I have enormous regard for Charles, but let me give you some advice. If he comes to take your order, don't think, "The manager's taking my order, I must be important." If you want dover sole, order linguine with truffles. If you want veal, order scallops. Whatever happens, don't order what you want. Because Charles will bring you something else.
PS: Tomorrow at 7pm, my stand-up comedy talk hits the Kensington & Chelsea Town Hall Library. Followed by Q and A. Tickets at credit-crunch prices - free. You can afford that, can't you?
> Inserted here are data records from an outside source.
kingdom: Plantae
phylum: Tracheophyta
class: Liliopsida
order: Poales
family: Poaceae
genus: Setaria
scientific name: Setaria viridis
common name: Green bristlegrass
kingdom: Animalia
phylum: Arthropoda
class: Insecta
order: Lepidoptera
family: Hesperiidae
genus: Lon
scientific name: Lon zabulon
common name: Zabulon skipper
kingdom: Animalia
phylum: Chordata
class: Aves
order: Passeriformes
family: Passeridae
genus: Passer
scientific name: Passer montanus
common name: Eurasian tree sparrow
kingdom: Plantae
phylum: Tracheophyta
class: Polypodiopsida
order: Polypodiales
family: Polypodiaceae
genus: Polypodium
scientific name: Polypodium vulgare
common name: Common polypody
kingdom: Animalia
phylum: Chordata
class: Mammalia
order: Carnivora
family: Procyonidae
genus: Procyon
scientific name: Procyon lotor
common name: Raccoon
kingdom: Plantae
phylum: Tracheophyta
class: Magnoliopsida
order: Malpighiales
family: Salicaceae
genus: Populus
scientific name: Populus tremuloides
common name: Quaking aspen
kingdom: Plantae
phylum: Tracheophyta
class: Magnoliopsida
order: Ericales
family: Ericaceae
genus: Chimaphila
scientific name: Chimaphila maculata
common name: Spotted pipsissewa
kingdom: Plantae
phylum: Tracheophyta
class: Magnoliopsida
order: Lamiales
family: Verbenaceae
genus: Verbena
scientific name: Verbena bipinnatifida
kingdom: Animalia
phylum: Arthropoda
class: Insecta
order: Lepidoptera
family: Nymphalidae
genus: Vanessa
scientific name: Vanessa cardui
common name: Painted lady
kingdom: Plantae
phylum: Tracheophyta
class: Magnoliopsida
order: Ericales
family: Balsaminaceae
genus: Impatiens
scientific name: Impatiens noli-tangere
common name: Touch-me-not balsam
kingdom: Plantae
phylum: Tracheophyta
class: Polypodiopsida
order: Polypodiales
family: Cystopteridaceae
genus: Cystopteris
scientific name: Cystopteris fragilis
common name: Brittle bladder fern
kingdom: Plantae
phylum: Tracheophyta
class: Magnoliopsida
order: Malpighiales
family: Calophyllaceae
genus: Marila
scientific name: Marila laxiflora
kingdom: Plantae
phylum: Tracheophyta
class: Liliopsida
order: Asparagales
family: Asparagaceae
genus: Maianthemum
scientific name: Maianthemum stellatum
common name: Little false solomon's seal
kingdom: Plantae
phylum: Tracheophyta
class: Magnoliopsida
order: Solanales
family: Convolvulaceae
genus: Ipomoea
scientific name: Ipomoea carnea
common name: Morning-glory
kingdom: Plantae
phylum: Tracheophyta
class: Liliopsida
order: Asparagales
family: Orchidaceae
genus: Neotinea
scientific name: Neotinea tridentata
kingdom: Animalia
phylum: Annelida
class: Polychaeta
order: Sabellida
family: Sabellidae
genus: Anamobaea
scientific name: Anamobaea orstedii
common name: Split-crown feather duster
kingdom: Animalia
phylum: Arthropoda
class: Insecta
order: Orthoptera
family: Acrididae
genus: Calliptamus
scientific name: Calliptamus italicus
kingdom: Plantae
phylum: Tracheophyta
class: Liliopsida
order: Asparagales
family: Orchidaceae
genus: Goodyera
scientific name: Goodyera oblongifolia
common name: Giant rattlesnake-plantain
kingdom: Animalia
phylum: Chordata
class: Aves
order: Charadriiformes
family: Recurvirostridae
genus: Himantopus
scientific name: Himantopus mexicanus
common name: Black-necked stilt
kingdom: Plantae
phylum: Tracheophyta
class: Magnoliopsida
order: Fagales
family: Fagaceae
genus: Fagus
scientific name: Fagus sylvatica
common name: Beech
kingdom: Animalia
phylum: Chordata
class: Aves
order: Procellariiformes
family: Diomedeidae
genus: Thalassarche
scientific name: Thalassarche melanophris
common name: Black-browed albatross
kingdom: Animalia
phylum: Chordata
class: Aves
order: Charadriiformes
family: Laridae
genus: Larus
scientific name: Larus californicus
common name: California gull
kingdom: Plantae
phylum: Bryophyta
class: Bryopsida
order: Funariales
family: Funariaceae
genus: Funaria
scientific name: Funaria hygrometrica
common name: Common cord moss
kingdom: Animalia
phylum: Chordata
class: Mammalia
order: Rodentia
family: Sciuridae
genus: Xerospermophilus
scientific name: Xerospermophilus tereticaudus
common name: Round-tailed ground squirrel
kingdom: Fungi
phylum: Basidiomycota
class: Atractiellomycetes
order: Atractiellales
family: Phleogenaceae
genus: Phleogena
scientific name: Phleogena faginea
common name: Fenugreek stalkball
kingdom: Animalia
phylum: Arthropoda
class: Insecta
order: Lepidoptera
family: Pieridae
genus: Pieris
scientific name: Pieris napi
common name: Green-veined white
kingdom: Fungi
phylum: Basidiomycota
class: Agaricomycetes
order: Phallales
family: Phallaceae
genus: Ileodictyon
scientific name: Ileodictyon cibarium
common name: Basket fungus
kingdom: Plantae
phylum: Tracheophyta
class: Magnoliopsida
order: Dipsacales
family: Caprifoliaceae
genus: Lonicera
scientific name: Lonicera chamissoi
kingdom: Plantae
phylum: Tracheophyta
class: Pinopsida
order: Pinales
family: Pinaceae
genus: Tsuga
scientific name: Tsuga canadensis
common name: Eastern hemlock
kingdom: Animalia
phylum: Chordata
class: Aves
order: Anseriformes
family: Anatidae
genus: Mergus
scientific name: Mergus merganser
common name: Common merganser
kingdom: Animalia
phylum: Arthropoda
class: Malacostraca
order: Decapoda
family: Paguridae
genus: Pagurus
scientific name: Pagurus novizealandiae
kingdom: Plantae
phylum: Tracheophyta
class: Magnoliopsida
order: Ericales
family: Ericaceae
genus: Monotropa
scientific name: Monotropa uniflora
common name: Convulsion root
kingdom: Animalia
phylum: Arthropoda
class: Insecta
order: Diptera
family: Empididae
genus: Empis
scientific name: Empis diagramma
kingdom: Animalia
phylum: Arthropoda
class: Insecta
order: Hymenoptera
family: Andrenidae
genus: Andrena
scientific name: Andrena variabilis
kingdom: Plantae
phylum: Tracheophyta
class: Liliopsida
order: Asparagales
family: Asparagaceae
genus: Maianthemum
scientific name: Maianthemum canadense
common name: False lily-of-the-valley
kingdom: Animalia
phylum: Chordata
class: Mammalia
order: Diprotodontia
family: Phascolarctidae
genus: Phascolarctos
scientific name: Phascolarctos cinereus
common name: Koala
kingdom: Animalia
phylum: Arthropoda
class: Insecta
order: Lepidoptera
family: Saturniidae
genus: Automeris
Whatever possessed you to go to Chez Gerard last week with your young diners? I pass a Chez Gerard in the City of London around 9am to see olives, nibbles and bread already on the tables for the lunchtime trade! Think of their staleness come lunch, not to mention unwanted beasties like flies. Shame on you, you should have treated your guests to something better. I hope you paid for them?
Bradley Viljoen, London
People who love to see their name in print worry me. Please get rid of readers' letters now and maybe substitute a second photograph of yourself, assuming Boots can cope with the extra work.
Andrew Hodgson, Lancashire
I most strongly object to your continual use of my name. You didn't even invite me to your engagement dinner, when, due to my unfortunate name, I am seldom asked anywhere. All I get is invites to fill spaces others have declined. Consequently I'm always hungry and undernourished. So how about sending me a small donation?
Moishe Pippick, aka Stanley and Gillian, North London
Here's how you can get quick service at the Ivy. The pre-theatre is always served at breakneck speed, as is the middle sitting, so they can get you out before the after-theatre crowd. Restaurants have become too greedy with the three sittings per table idea.